Turn every line of the records below into one numbered list, skipping blank lines and leaving out the pictures.

[Page images and their extracted text]
--- START ---

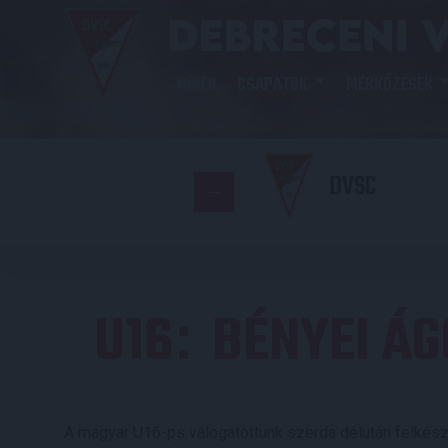
HÍREK
CSAPATOK
MÉRKŐZÉSEK
DVSC
U16
BÉNYEI ÁG
:
A magyar U16-ps válogatottunk szerda délután felkész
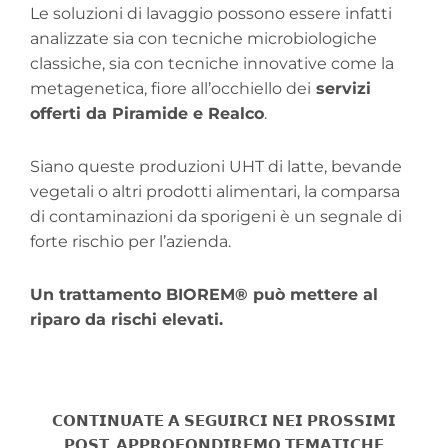
Le soluzioni di lavaggio possono essere infatti
analizzate sia con tecniche microbiologiche
classiche, sia con tecniche innovative come la
metagenetica, fiore all’occhiello dei
servizi
offerti da Piramide e Realco
.
Siano queste produzioni UHT di latte, bevande
vegetali o altri prodotti alimentari, la comparsa
di contaminazioni da sporigeni è un segnale di
forte rischio per l’azienda.
Un trattamento BIOREM® può mettere al
riparo da rischi elevati.
𝗖𝗢𝗡𝗧𝗜𝗡𝗨𝗔𝗧𝗘 𝗔 𝗦𝗘𝗚𝗨𝗜𝗥𝗖𝗜 𝗡𝗘𝗜 𝗣𝗥𝗢𝗦𝗦𝗜𝗠𝗜
𝗣𝗢𝗦𝗧, 𝗔𝗣𝗣𝗥𝗢𝗙𝗢𝗡𝗗𝗜𝗥𝗘𝗠𝗢 𝗧𝗘𝗠𝗔𝗧𝗜𝗖𝗛𝗘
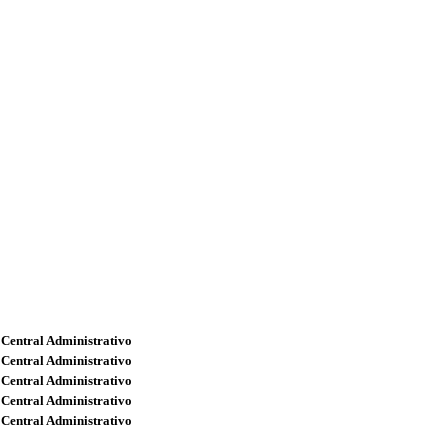
 Central Administrativo
 Central Administrativo
 Central Administrativo
 Central Administrativo
 Central Administrativo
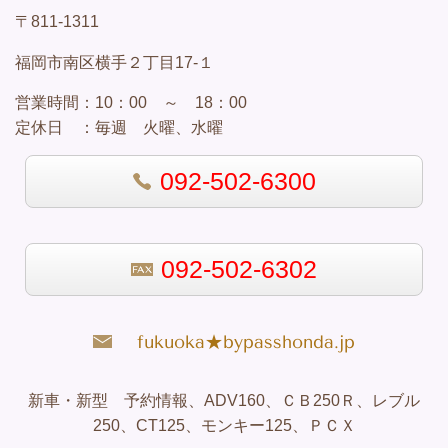
〒811-1311
福岡市南区横手２丁目17-１
営業
時間：
10：00 ～ 18：00
定休日 ：
毎週 火曜、水曜
092-502-6300
092-502-6302
fukuoka★bypasshonda.jp
新車・新型 予約情報、ADV160、ＣＢ250Ｒ、レブル
250、CT125、モンキー125、ＰＣＸ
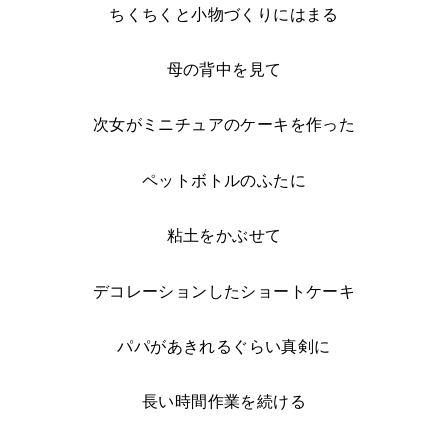
ちくちくと小物づくりにはまる
母の背中を見て
次女がミニチュアのケーキを作った
ペットボトルのふたに
粘土をかぶせて
デコレーションしたショートケーキ
パパがあきれるぐらい真剣に
長い時間作業を続ける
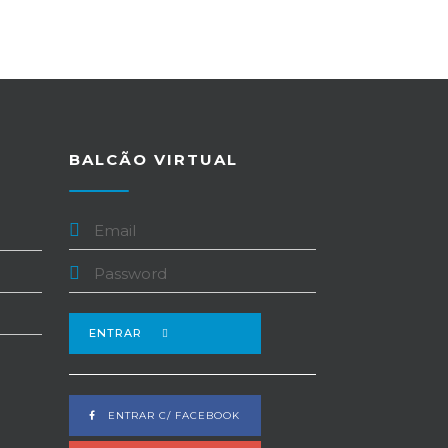
BALCÃO VIRTUAL
ENTRAR
ENTRAR C/ FACEBOOK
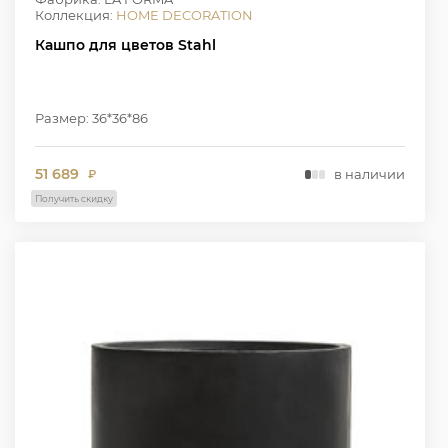
Коллекция:
HOME DECORATION
Кашпо для цветов Stahl
Размер: 36*36*86
51 689
в наличии
₽
Получить скидку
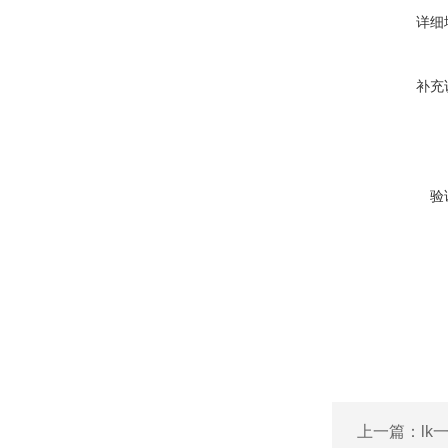
详细
补充
验
上一篇：
l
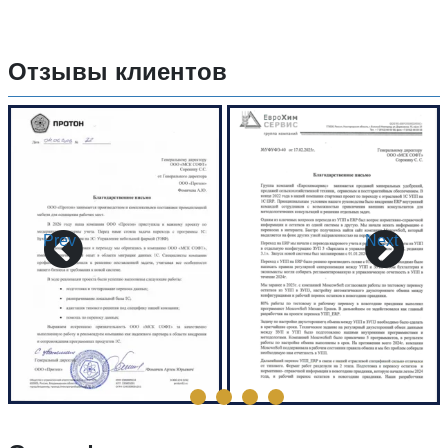
Отзывы клиентов
Prev
Next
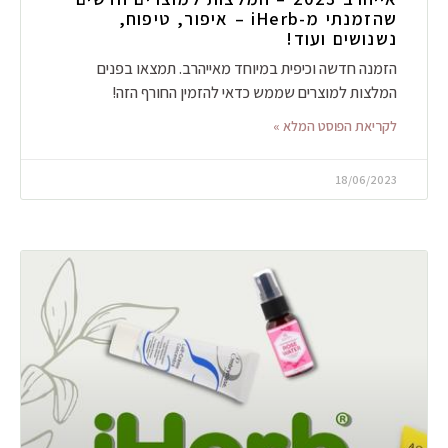
שהזמנתי מ-iHerb – איפור, טיפוח,
נשנושים ועוד!
הזמנה חדשה וכיפית במיוחד מאייהרב. תמצאו בפנים
המלצות למוצרים שממש כדאי להזמין החורף הזה!
לקריאת הפוסט המלא »
18/06/2023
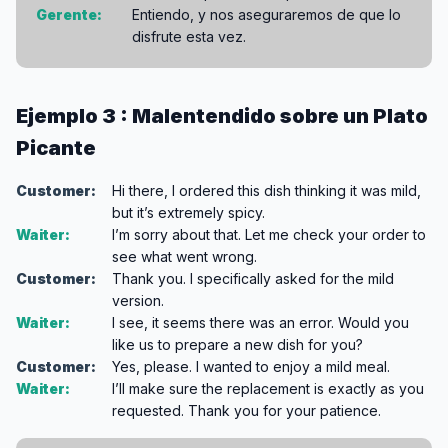
Gerente:
Entiendo, y nos aseguraremos de que lo
disfrute esta vez.
Ejemplo 3 : Malentendido sobre un Plato
Picante
Customer:
Hi there, I ordered this dish thinking it was mild,
but it’s extremely spicy.
Waiter:
I’m sorry about that. Let me check your order to
see what went wrong.
Customer:
Thank you. I specifically asked for the mild
version.
Waiter:
I see, it seems there was an error. Would you
like us to prepare a new dish for you?
Customer:
Yes, please. I wanted to enjoy a mild meal.
Waiter:
I’ll make sure the replacement is exactly as you
requested. Thank you for your patience.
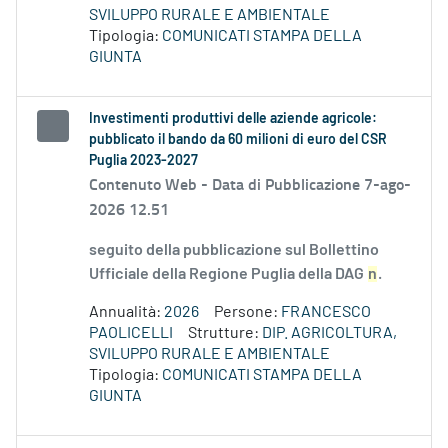
SVILUPPO RURALE E AMBIENTALE
Tipologia:
COMUNICATI STAMPA DELLA
GIUNTA
Investimenti produttivi delle aziende agricole:
pubblicato il bando da 60 milioni di euro del CSR
Puglia 2023-2027
Contenuto Web -
Data di Pubblicazione 7-ago-
2026 12.51
seguito della pubblicazione sul Bollettino
Ufficiale della Regione Puglia della DAG
n
.
Annualità:
2026
Persone:
FRANCESCO
PAOLICELLI
Strutture:
DIP. AGRICOLTURA,
SVILUPPO RURALE E AMBIENTALE
Tipologia:
COMUNICATI STAMPA DELLA
GIUNTA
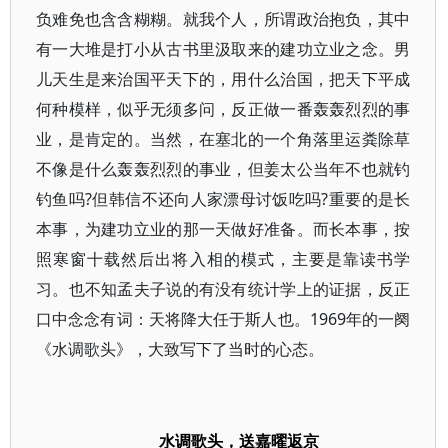
负难免也含含糊糊。就我个人，所谓政治抱负，其中
有一大堆是打小从古书里汲取来的建功立业之念。男
儿天生是来治国平天下的，用什么治国，把天下平成
何种模样，似乎无须多问，反正做一番轰轰烈烈的事
业，是肯定的。当然，在塞北的一个角落里运粪除草
不像是什么轰轰烈烈的事业，但姜太公当年不也就钓
钓鱼吗?但韩信不还向人家漂母讨饭吃吗?重要的是长
本事，为建功立业的那一天做好准备。而长本事，按
照寒窗十载然后出将入相的模式，主要是靠读书学
习。也不知孟夫子说的有没有统计学上的证据，反正
口中念念有词：天将降大任于斯人也。1969年的一阕
《水调歌头》，大致写下了当时的心态。
水调歌头，送嘉曜返京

--- END ---

▸ Answer section:
1. HÍREK
2. CSAPATOK
3. MÉRKŐZÉSEK
4. DVSC
5. U16
6. BÉNYEI ÁG
7. :
8. A magyar U16-ps válogatottunk szerda délután felkész
9. Le soluzioni di lavaggio possono essere infatti
10. analizzate sia con tecniche microbiologiche
11. classiche, sia con tecniche innovative come la
12. metagenetica, fiore all’occhiello dei
13. servizi
14. offerti da Piramide e Realco
15. .
16. Siano queste produzioni UHT di latte, bevande
17. vegetali o altri prodotti alimentari, la comparsa
18. di contaminazioni da sporigeni è un segnale di
19. forte rischio per l’azienda.
20. Un trattamento BIOREM® può mettere al
21. riparo da rischi elevati.
22. 𝗖𝗢𝗡𝗧𝗜𝗡𝗨𝗔𝗧𝗘 𝗔 𝗦𝗘𝗚𝗨𝗜𝗥𝗖𝗜 𝗡𝗘𝗜 𝗣𝗥𝗢𝗦𝗦𝗜𝗠𝗜
23. 𝗣𝗢𝗦𝗧, 𝗔𝗣𝗣𝗥𝗢𝗙𝗢𝗡𝗗𝗜𝗥𝗘𝗠𝗢 𝗧𝗘𝗠𝗔𝗧𝗜𝗖𝗛𝗘
24.  Central Administrativo
25.  Central Administrativo
26.  Central Administrativo
27.  Central Administrativo
28.  Central Administrativo
29. 〒811-1311
30. 福岡市南区横手２丁目17-１
31. 営業
32. 時間：
33. 10：00 ～ 18：00
34. 定休日 ：
35. 毎週 火曜、水曜
36. 092-502-6300
37. 092-502-6302
38. fukuoka★bypasshonda.jp
39. 新車・新型 予約情報、ADV160、ＣＢ250Ｒ、レブル
40. 250、CT125、モンキー125、ＰＣＸ
41. ちくちくと小物づくりにはまる
42. 母の背中を見て
43. 次女がミニチュアのケーキを作った
44. ペットボトルのふたに
45. 粘土をかぶせて
46. デコレーションしたショートケーキ
47. パパがあきれるぐらい真剣に
48. 長い時間作業を続ける
49. BALCÃO VIRTUAL
50. ENTRAR
51. ENTRAR C/ FACEBOOK
52. Коллекция:
53. HOME DECORATION
54. Кашпо для цветов Stahl
55. Размер: 36*36*86
56. 51 689
57. в наличии
58. ₽
59. Получить скидку
60. 详细
61. 补充
62. 验
63. 上一篇：
64. l
65. Отзывы клиентов
66. Prev
67. Next
68. שהזמנתי מ-iHerb – איפור, טיפוח,
69. נשנושים ועוד!
70. הזמנה חדשה וכיפית במיוחד מאייהרב. תמצאו בפנים
71. המלצות למוצרים שממש כדאי להזמין החורף הזה!
72. לקריאת הפוסט המלא »
73. 18/06/2023
74. Gerente:
75. Entiendo, y nos aseguraremos de que lo
76. disfrute esta vez.
77. Ejemplo 3 : Malentendido sobre un Plato
78. Picante
79. Customer:
80. Hi there, I ordered this dish thinking it was mild,
81. but it’s extremely spicy.
82. Waiter:
83. I’m sorry about that. Let me check your order to
84. see what went wrong.
85. Customer:
86. Thank you. I specifically asked for the mild
87. version.
88. Waiter:
89. I see, it seems there was an error. Would you
90. like us to prepare a new dish for you?
91. Customer:
92. Yes, please. I wanted to enjoy a mild meal.
93. Waiter:
94. I’ll make sure the replacement is exactly as you
95. requested. Thank you for your patience.
96. SVILUPPO RURALE E AMBIENTALE
97. Tipologia:
98. COMUNICATI STAMPA DELLA
99. GIUNTA
100. Investimenti produttivi delle aziende agricole:
101. pubblicato il bando da 60 milioni di euro del CSR
102. Puglia 2023-2027
103. Contenuto Web -
104. Data di Pubblicazione 7-ago-
105. 2026 12.51
106. seguito della pubblicazione sul Bollettino
107. Ufficiale della Regione Puglia della DAG
108. n
109. .
110. Annualità:
111. 2026
112. Persone:
113. FRANCESCO
114. PAOLICELLI
115. Strutture:
116. DIP. AGRICOLTURA,
117. SVILUPPO RURALE E AMBIENTALE
118. Tipologia:
119. COMUNICATI STAMPA DELLA
120. GIUNTA
121. 负难免也含含糊糊。就我个人，所谓政治抱负，其中
122. 有一大堆是打小从古书里汲取来的建功立业之念。男
123. 儿天生是来治国平天下的，用什么治国，把天下平成
124. 何种模样，似乎无须多问，反正做一番轰轰烈烈的事
125. 业，是肯定的。当然，在塞北的一个角落里运粪除草
126. 不像是什么轰轰烈烈的事业，但姜太公当年不也就钓
127. 钓鱼吗?但韩信不还向人家漂母讨饭吃吗?重要的是长
128. 本事，为建功立业的那一天做好准备。而长本事，按
129. 照寒窗十载然后出将入相的模式，主要是靠读书学
130. 习。也不知孟夫子说的有没有统计学上的证据，反正
131. 口中念念有词：天将降大任于斯人也。1969年的一阕
132. 《水调歌头》，大致写下了当时的心态。
133. 水调歌头，送嘉曜返京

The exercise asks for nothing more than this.